The Twelf Wiki
Twelf is a programming language and theorem prover designed at Carnegie Mellon. As a college sophomore in 2003, I started working with Andrew Appel, among the first researchers to use Twelf outside of Carnegie Mellon. As I began my own undergraduate research with Twelf, I identified a need that was not met by the formal documentation and mailing list. People outside of the Carnegie Mellon needed more informal sources of introductions, tutorials, and intuition-building exercises.
In one form or another, I’ve been maintaining that resource for almost two decades!
Version 1: 2004-2006
With the encouragement of my undergraduate thesis advisor, David Walker, I petitioned Twelf co-author Frank Pfenning for space on one of his servers where I could manage a wiki resource using PmWiki.
Version 2: 2006-2024
When I started a doctoral program at Carnegie Mellon in the fall of 2006, a number of students in my research group were excited about growing the Twelf Wiki as a more complete resource. I used my school-provided desktop to run a MediaWiki instance for this more ambitious project.
I learned enough PHP to do a few customizations:
- The web server had an API endpoint that took Twelf code, ran it on the server, and returned Twelf’s response, along with a disk cache to avoid re-computation.
- A “Twelf Live” page provided an interface to this API endpoint, allowing anyone to use Twelf in the browser.
- A MediaWiki extension provided syntax highlighting and (using the aforementioned endpoint) the ability to show Twelf’s response to certain inputs inline on a page.
Thanks to the significant editorial contributions of a half dozen colleagues, the Twelf Wiki became a valuable resource. From September 2007 on, the wiki became twelf.org, the official home of the software.

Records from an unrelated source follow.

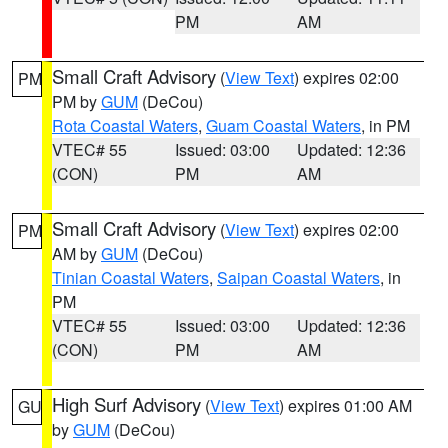
PM
AM
Small Craft Advisory
(
View Text
) expires 02:00
PM
PM by
GUM
(DeCou)
Rota Coastal Waters
,
Guam Coastal Waters
, in PM
VTEC# 55
Issued: 03:00
Updated: 12:36
(CON)
PM
AM
Small Craft Advisory
(
View Text
) expires 02:00
PM
AM by
GUM
(DeCou)
Tinian Coastal Waters
,
Saipan Coastal Waters
, in
PM
VTEC# 55
Issued: 03:00
Updated: 12:36
(CON)
PM
AM
High Surf Advisory
(
View Text
) expires 01:00 AM
GU
by
GUM
(DeCou)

Additionally, from 2006-2011 I hosted a nightly build process of Twelf that re-ran any changes against a large regression suite, approximating the modern best practice of continuous integration years before tools like Travis CI standardized open-source practices. (This same suite now runs as a GitHub action.)
Version 3: 2024-
I administered the Twelf Wiki without much fuss for longer than the company named “Twitter” existed. However, I was incurring ongoing hosting costs managing the cloud-based virtual machines that hosted Twelf, the outdated version of Mediawiki lacked some necessary tools for eliminating spam accounts, and the custom extensions made it difficult to upgrade Mediawiki.
In 2024, inspired by my spouse, Chris Martens, running a public course on Twelf, I transitioned twelf.org to its current form as an Starlight-generated static site with help from Jason Reed.
Meanwhile, Jason and Adam Goode did some compiler hacking to allow Twelf to run entirely in the browser. Utilizing their tool, I wrote a component that allows any piece of Twelf on the wiki to be opened in a browser-based editor along with its context.
The result is quite lovely: a modern website with rich content that invites interaction and learning, but with no analytics, no backend, and almost no JavaScript. It can easily take contributions through GitHub pull requests, and can be built locally by anyone with access to the git repository.